• _Page text_
■ ■ ■ ■ ■ ■ ■
LightSquared Fighting an Uphill Battle Against GPS System Coalition

LightSquared is in fight or flight mode. The company has publicly been on attack against the GPS industry, which has expressed grave concerns regarding the potential of interference to its operations from LightSquared’s proposed network.

In a press release LightSquared said that the GPS community is responsible for this mess, because it had the opportunity over the last several years to install filters “that cost as little as five cents each” that would have mitigated any interference issues. LightSquared said that its new plan for deploying its fledgling nationwide wholesale wireless broadband solves interference for “about 99.5% of commercial GPS devices, including 100% of the 300 million GPS-enabled cell phones.”

The new plan calls for LightSquared to use only the lower portion of its L-band spectrum, and not the upper portion, the latter of which abuts the spectrum band used for GPS system services. It also will reduce the maximum power of its base stations by more than 50%. Theoretically, these tactics in concert will lessen the chance that interference to GPS operations will occur.
■ ■ ■ ■ ■ ■ ■
• _Supplied data_
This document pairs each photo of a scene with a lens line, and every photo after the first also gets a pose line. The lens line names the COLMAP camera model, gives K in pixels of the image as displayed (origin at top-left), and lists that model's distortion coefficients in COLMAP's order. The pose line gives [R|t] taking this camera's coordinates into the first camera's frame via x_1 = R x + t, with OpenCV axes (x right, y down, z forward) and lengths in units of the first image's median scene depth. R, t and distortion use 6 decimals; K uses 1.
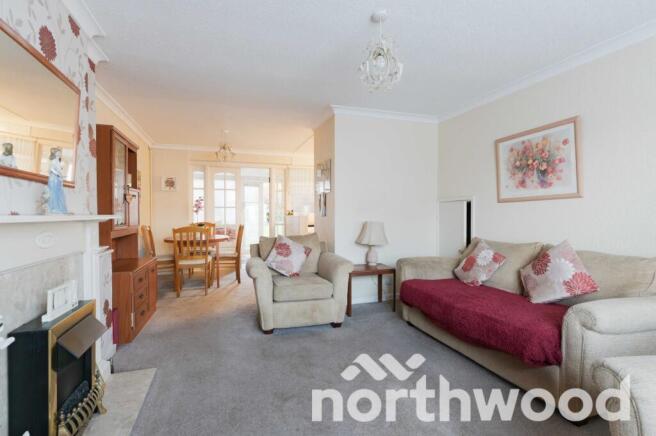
■ ■ ■ ■ ■ ■ ■
• _Work item A_
Please copy everything from "LightSquared is in" down to "LightSquared’s proposed network." in the LightSquared article, changing "GPS industry" to "GPS sector".
• _Work item B_
Write what comes next in the article on LightSquared's dispute with the GPS industry, continuing from its last sentence.

• _Written response A_
LightSquared is in fight or flight mode. The company has publicly been on attack against the GPS sector, which has expressed grave concerns regarding the potential of interference to its operations from LightSquared’s proposed network.

• _Written response B_
The Coalition to Save Our GPS doesn’t think much of LightSquared’s latest plan, calling it a “Hail Mary solution,” and a “non-starter.” The Save Our GPS Coalition has dozens of hig profile members including major GPS players such as Garmin (NASDAQ: GRMN) and TomTom, as well as Delta Airlines, FedEx, UPS, Caterpillar, the Fire Department of New York (FDNY), and the American Association of State Highway and Transportation Officials (AASHTO).

The GPS Coalition issued a statement saying interference to some GPS systems still would occur even if LightSquared confined its operations to the lower portion of its spectrum band, and that the test results upon which LightSquared is basing its latest assertions are questionable.

Companies under siege from policymakers often play the economic-benefit trump card and LightSquared is no differnet. The company continues to argue that its network would provide a significant economic benefit to consumers worth as much as $120 billion. It didn’t provide any detail as to how it arrived at that figure.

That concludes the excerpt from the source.